_What the task requires_
Would you copy all lines in the data that contain the word "right"?

_Stored data entries_
—————

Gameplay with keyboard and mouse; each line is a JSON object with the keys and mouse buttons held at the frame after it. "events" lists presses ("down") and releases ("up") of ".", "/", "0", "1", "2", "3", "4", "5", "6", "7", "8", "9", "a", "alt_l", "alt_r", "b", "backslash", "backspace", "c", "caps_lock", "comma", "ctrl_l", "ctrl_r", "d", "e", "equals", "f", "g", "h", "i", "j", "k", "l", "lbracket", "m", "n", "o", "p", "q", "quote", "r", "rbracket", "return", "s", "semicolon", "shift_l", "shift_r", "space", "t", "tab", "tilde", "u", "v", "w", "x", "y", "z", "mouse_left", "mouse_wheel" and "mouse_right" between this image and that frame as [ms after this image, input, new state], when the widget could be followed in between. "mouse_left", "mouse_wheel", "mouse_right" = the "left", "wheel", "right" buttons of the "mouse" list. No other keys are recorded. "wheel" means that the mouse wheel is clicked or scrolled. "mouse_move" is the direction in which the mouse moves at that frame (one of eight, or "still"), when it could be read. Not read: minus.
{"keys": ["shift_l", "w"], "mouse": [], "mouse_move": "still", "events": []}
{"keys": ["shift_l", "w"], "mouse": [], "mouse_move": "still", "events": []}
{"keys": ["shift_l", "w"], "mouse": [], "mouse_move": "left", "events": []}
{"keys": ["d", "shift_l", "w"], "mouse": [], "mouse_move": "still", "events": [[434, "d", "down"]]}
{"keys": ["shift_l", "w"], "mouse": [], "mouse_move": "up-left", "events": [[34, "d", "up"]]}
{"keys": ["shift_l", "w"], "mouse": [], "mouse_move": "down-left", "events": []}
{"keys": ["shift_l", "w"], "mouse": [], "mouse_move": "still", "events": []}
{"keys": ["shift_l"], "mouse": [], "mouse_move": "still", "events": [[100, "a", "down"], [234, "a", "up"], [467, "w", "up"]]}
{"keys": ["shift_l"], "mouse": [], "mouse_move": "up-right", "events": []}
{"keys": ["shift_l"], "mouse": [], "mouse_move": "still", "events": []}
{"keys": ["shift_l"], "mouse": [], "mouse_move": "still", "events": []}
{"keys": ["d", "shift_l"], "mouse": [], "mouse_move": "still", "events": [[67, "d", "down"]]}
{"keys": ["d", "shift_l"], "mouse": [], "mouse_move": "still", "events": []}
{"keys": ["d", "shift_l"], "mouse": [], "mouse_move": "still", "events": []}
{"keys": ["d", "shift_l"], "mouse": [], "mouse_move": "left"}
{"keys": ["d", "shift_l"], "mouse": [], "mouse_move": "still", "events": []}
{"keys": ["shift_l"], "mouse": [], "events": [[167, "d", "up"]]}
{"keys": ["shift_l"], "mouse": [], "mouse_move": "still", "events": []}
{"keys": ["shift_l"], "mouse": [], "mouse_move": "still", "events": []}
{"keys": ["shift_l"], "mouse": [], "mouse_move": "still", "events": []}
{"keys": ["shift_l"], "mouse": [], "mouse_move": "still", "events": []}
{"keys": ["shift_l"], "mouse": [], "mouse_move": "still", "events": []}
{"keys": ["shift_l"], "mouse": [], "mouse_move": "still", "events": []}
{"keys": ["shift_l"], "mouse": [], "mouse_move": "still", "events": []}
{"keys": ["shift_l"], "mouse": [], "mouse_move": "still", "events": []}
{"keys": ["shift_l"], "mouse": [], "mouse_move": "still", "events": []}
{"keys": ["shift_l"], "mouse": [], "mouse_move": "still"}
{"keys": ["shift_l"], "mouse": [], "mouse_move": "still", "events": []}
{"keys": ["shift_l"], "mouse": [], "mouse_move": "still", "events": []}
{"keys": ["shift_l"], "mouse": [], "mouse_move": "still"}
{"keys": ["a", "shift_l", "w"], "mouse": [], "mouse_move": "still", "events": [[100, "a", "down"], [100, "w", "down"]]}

—————

_Response to this task_
Gameplay with keyboard and mouse; each line is a JSON object with the keys and mouse buttons held at the frame after it. "events" lists presses ("down") and releases ("up") of ".", "/", "0", "1", "2", "3", "4", "5", "6", "7", "8", "9", "a", "alt_l", "alt_r", "b", "backslash", "backspace", "c", "caps_lock", "comma", "ctrl_l", "ctrl_r", "d", "e", "equals", "f", "g", "h", "i", "j", "k", "l", "lbracket", "m", "n", "o", "p", "q", "quote", "r", "rbracket", "return", "s", "semicolon", "shift_l", "shift_r", "space", "t", "tab", "tilde", "u", "v", "w", "x", "y", "z", "mouse_left", "mouse_wheel" and "mouse_right" between this image and that frame as [ms after this image, input, new state], when the widget could be followed in between. "mouse_left", "mouse_wheel", "mouse_right" = the "left", "wheel", "right" buttons of the "mouse" list. No other keys are recorded. "wheel" means that the mouse wheel is clicked or scrolled. "mouse_move" is the direction in which the mouse moves at that frame (one of eight, or "still"), when it could be read. Not read: minus.
{"keys": ["shift_l"], "mouse": [], "mouse_move": "up-right", "events": []}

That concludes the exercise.